What is required: Below are some records. Return exactly the lines from the one with "除了汽车和化工行业的竞争力，近年来，我们还开始重视本地的内生资" to the one with "因为我们拥有风、阳光和大量土地。我之所以说后者，是因为在许多没", and nothing else.

Supplied data:
# # #

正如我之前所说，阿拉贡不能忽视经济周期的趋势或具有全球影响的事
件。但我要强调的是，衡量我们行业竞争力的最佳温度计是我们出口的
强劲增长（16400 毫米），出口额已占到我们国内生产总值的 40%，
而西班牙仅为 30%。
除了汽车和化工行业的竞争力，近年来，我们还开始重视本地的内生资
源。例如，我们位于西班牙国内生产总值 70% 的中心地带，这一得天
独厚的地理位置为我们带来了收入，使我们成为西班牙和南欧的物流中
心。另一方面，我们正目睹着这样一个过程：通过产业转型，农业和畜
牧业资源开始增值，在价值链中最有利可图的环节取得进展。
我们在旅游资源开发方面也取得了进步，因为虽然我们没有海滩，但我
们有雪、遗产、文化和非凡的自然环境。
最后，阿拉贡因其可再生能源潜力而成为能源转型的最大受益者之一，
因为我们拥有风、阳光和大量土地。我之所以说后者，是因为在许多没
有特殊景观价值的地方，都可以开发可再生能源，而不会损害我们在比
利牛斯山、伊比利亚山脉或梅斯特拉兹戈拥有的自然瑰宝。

# # #

Task response:
除了汽车和化工行业的竞争力，近年来，我们还开始重视本地的内生资
源。例如，我们位于西班牙国内生产总值 70% 的中心地带，这一得天
独厚的地理位置为我们带来了收入，使我们成为西班牙和南欧的物流中
心。另一方面，我们正目睹着这样一个过程：通过产业转型，农业和畜
牧业资源开始增值，在价值链中最有利可图的环节取得进展。
我们在旅游资源开发方面也取得了进步，因为虽然我们没有海滩，但我
们有雪、遗产、文化和非凡的自然环境。
最后，阿拉贡因其可再生能源潜力而成为能源转型的最大受益者之一，
因为我们拥有风、阳光和大量土地。我之所以说后者，是因为在许多没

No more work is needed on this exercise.